Marcia’s parents Mark and Cathy Scott prepared a marvelous barbecue dinner for everyone. In the evening, Marcia showed her recent work in video and film, Suspicious and A cup of tea for Carolyn. The latter was made in collaboration with Carolyn, who presented her own version, Still. Afterwards, Tom demonstrated possibilities of light projection outdoors. The night was capped off by a group reading of The Gangsterlode, a new and obscene play by Raul (The Pole) Colbert.

On Sunday the 2nd the first event was designed by Sarah.

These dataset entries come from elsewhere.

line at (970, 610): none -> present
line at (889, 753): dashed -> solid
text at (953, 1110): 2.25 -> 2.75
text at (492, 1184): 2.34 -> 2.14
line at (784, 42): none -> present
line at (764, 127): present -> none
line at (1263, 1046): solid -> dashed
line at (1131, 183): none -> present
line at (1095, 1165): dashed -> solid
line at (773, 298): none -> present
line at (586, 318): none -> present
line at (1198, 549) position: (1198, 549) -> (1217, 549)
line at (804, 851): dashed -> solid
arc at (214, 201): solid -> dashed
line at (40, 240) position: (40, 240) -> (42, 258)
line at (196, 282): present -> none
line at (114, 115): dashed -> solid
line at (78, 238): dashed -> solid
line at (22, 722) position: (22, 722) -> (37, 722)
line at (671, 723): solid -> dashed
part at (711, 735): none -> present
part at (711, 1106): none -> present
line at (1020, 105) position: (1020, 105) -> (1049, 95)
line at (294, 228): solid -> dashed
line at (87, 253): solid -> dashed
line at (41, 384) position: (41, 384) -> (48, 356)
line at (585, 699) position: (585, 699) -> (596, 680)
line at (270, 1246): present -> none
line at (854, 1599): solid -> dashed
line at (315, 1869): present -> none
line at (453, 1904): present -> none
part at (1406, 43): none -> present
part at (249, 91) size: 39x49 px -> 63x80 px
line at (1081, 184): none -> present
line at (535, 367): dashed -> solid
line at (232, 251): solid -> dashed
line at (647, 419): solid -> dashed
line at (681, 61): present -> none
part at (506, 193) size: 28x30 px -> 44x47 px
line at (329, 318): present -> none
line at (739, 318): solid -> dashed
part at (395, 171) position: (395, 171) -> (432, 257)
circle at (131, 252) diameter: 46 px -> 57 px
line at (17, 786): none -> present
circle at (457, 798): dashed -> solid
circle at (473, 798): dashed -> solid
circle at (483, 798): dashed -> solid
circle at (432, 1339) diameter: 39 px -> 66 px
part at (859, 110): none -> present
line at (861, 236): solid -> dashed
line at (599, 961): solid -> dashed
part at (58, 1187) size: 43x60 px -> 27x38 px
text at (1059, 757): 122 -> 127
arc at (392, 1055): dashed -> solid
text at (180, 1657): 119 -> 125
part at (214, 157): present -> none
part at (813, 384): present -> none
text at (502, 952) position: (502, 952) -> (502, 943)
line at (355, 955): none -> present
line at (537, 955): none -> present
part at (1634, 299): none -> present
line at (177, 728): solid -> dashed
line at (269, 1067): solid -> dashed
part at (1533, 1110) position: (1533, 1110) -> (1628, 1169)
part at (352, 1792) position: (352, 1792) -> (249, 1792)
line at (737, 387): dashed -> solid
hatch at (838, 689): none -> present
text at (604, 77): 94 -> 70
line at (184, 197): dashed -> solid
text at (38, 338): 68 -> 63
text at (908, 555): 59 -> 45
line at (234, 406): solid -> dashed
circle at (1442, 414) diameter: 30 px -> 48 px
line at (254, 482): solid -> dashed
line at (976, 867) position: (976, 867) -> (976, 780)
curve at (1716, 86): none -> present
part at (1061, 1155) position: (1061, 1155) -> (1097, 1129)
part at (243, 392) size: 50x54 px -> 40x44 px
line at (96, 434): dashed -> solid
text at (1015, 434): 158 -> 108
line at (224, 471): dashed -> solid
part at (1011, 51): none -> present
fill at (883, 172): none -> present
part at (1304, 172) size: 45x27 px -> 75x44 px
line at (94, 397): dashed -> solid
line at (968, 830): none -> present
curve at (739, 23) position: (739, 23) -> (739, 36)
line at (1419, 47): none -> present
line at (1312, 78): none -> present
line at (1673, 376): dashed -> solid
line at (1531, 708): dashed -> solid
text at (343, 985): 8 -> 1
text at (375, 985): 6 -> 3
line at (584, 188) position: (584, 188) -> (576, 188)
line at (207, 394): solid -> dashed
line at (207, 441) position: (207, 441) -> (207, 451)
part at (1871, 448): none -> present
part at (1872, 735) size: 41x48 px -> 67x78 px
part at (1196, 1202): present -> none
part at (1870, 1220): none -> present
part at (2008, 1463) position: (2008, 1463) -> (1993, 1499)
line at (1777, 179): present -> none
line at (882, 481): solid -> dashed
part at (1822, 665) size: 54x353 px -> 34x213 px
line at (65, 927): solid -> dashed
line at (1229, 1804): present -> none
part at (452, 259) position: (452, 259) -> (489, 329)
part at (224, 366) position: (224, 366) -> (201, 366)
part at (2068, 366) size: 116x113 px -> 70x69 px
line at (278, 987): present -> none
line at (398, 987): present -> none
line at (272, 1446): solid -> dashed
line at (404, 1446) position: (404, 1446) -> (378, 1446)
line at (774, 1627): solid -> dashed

Outdoors in the grass she led us first through some stretching exercises, and then into a blindfolded exploration of the space, opening new awareness of senses, environment, and personal contact. Jeremy accompanied us on the recorder. In the afternoon Jeremy gave a rare and memorable reading, first of his fierce poem Refuse Collection, and then of his sequence Blue Slides at Rest. In the evening Carolyn showed us more recent video work; and finally we watched Monte Hellman’s Two-Lane Blacktop.

Sunday night and Monday morning some of our core constituency left; and the density of collective events decreased, while smaller engagements continued. The main event on Monday was my presentation of the work of La Monte Young, concentrating on an analysis of the Trio for Strings. Later there was more time spent at the creek; and after dinner a viewing of Fritz Lang’s The 1000 Eyes of Dr. Mabuse.

Tuesday was July 4th; in the late morning I presented an overview of the music of Dieter Schnebel, focussing on für Stimmen (missa est) and the Schubert-Phantasie. To celebrate Independence Day, Sabina, Jeremy, and I read some great American poets–various shorter works by John Wieners, Michael McClure’s For Artaud, and then Ed Dorn’s Gunslinger, Book One. Much of the evening was spent outdoors, again exploring the magnificent landscape.

Wednesday the private discussions continued, with more time at the river as well; and we began to put things back in order for tomorrow’s departure. In the evening we watched Todd Haynes’ Safe, which provoked from Jeremy a very strong critique. And on Thursday morning, we finished cleaning and rearranging the furniture, and the last of us headed back to the Bay Area.